My daughter recently started experimenting with lipstick. And this has brought up all sorts of emotions for me. She will be 14 in June.
When I was in 8th grade, my mom started selling cosmetics. I would watch her using all the products, wondering how the makeup would look on my skin. There were several girls in my class who were already wearing makeup, but my mom had made it clear to me that makeup was off limits. I was “too young” and my focus was to be on school, not my appearance. (I realized later in life that her insistence on my NOT wearing makeup was a reflection of her need to be seen as a “good mother”. In her mind, young girls who wore makeup came from homes that were too permissive and reflected badly on the parents. Ironically, the summer before I started college, my mom took me to a department store for a makeup consultation and I walked away with an entire collection, based on the consultants recommendations.) So, one morning, after my mom had left for work, I applied her makeup before school – foundation, mascara, eye liner, and even lipstick. When I got in the car of the woman who drove us to and from school, she noticed immediately and commented on the difference. I honestly don’t remember if her reaction was positive or negative.

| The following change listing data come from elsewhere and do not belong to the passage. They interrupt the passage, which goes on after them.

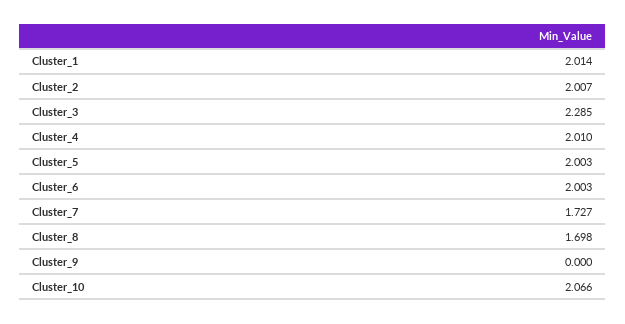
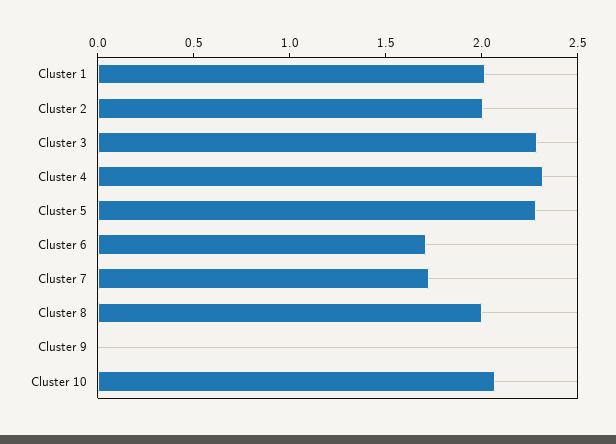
Cluster_4: 2.01 -> 2.3
Cluster_5: 2.003 -> 2.3
Cluster_6: 2.003 -> 1.7
Cluster_8: 1.698 -> 2

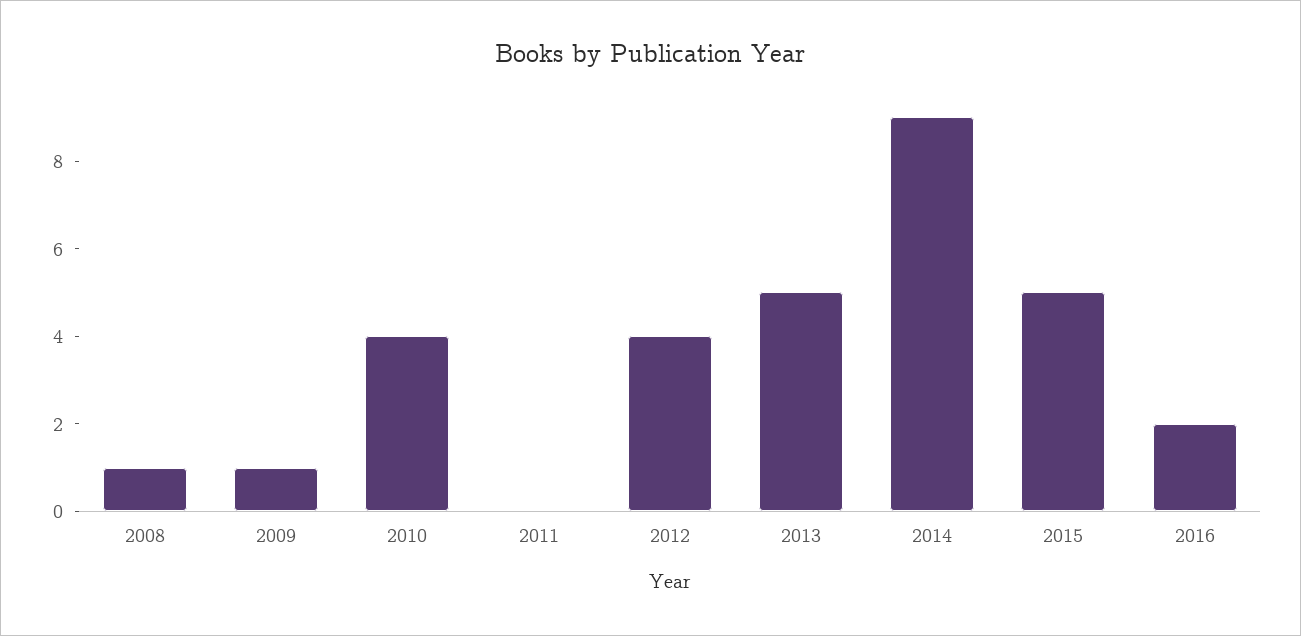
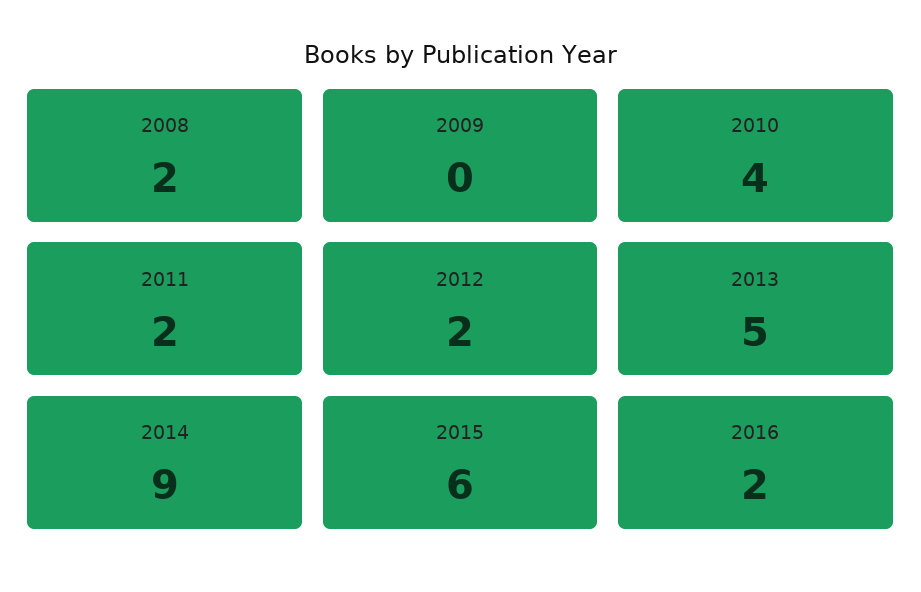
2008: 1 -> 2
2009: 1 -> 0
2011: 0 -> 2
2012: 4 -> 2
2015: 5 -> 6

I remember the thrill of wearing makeup all day at school. But, I must have applied the eye liner incorrectly, because I had a terrible reaction that caused one eye to turn red. It was so noticeable that one of my classmates offered a prayer of healing during our prayer time. (It was a Catholic school.) But, as the day wore on, and the irritation decreased, I fully enjoyed the experience. I also remember coming home and washing it off immediately so that my mother wouldn’t discover what I had done.

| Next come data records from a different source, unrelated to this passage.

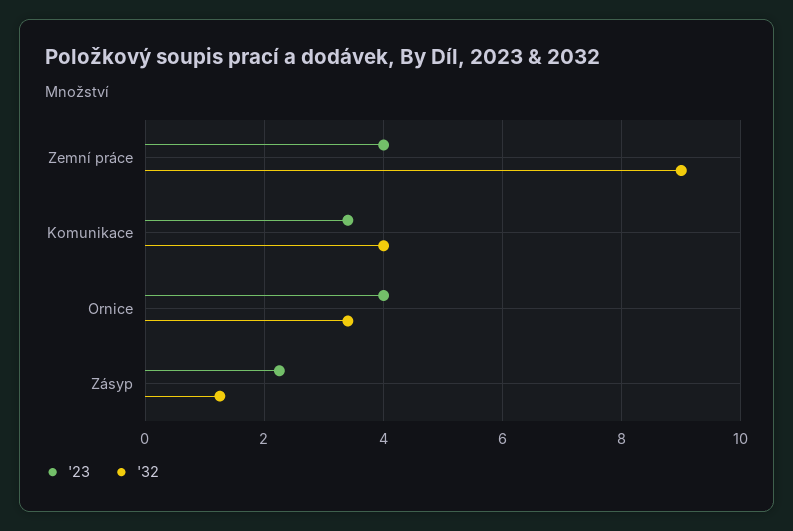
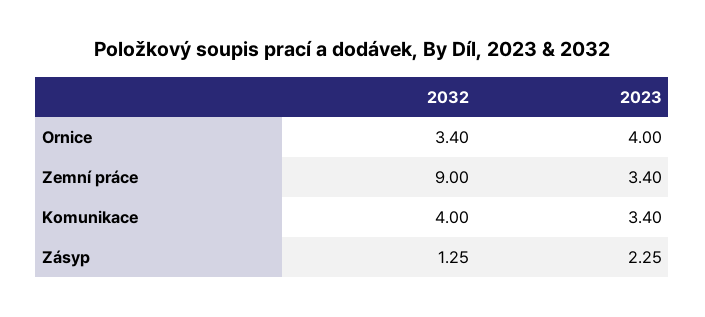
'23, Zemní práce: 4 -> 3.4

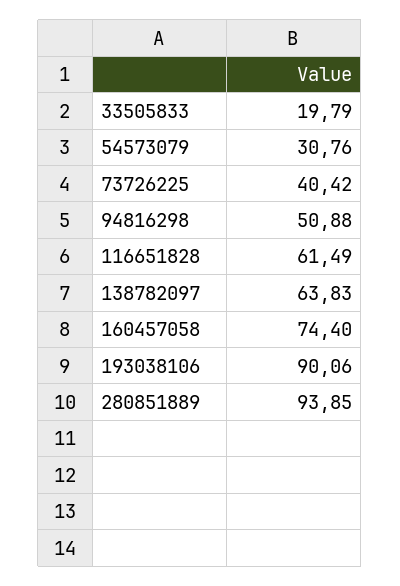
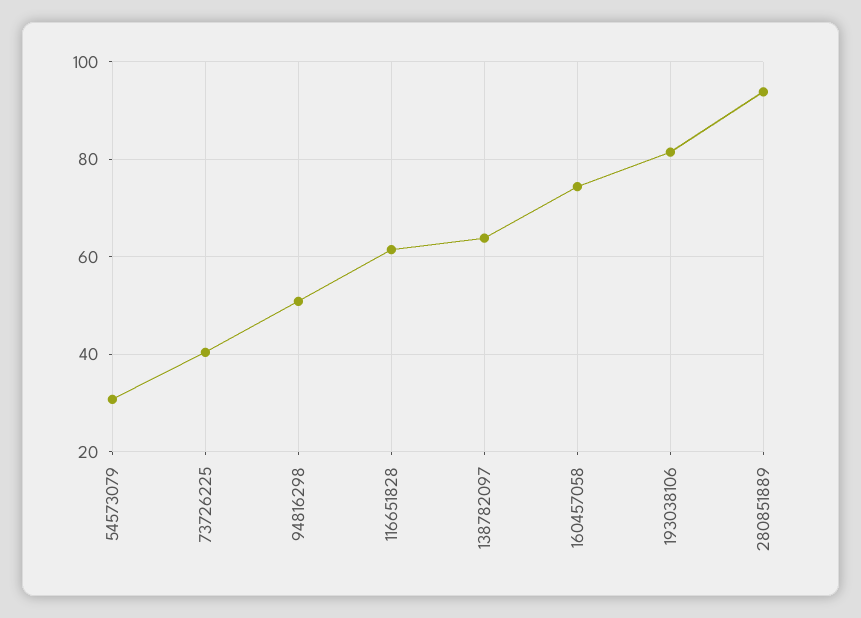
33505833: 19.79 -> none
193038106: 90.06 -> 82

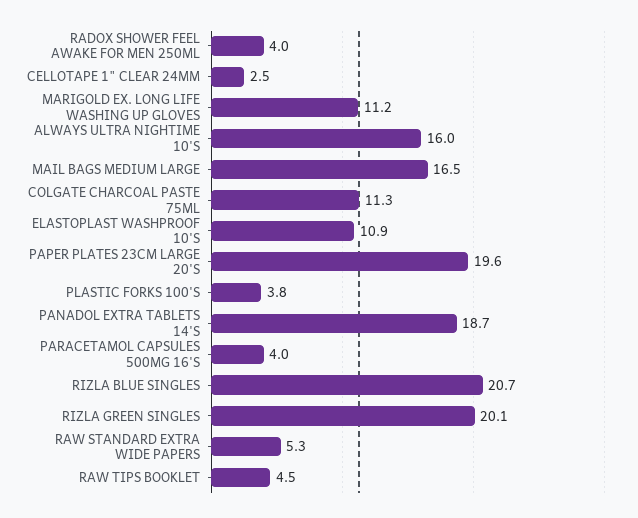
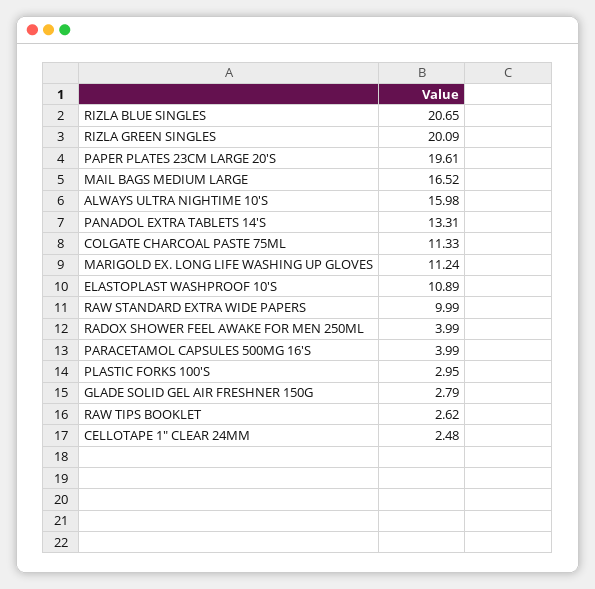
PLASTIC FORKS 100'S: 3.8 -> 2.95
PANADOL EXTRA TABLETS 14'S: 18.7 -> 13.31
RAW STANDARD EXTRA WIDE PAPERS: 5.3 -> 9.99
RAW TIPS BOOKLET: 4.5 -> 2.62
GLADE SOLID GEL AIR FRESHNER 150G: none -> 2.79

I grew up in an authoritarian home, where obedience was demanded, and conformity expected. Mistakes were not tolerated. And, from a very young age, I learned that my behavior was a reflection of my parents, and my family. If my behavior reflected poorly, then I would be punished and shamed.
So, back to the lipstick. As I observe my daughter starting to explore the world of makeup, I notice certain emotions rising within me. Fear. Shame. Anger. Sadness. And, as I sit with this dis-ease, I begin to recognize that these emotions have nothing to do with her actions. They are the remnants of my own experience as a young girl, and the manner in which my natural curiosities and steps towards independence were met with a wall of disapproval and a doubling down of authoritarian rigidity.
And, this awareness, this understanding, allows me to remain open to my daughter’s newly developing curiosity and experimentation, without judgment and without imposing my own emotional baggage onto her. And, by sharing in the delight of my daughter’s new discoveries and experiences, I begin to heal the wounds of that little girl within me.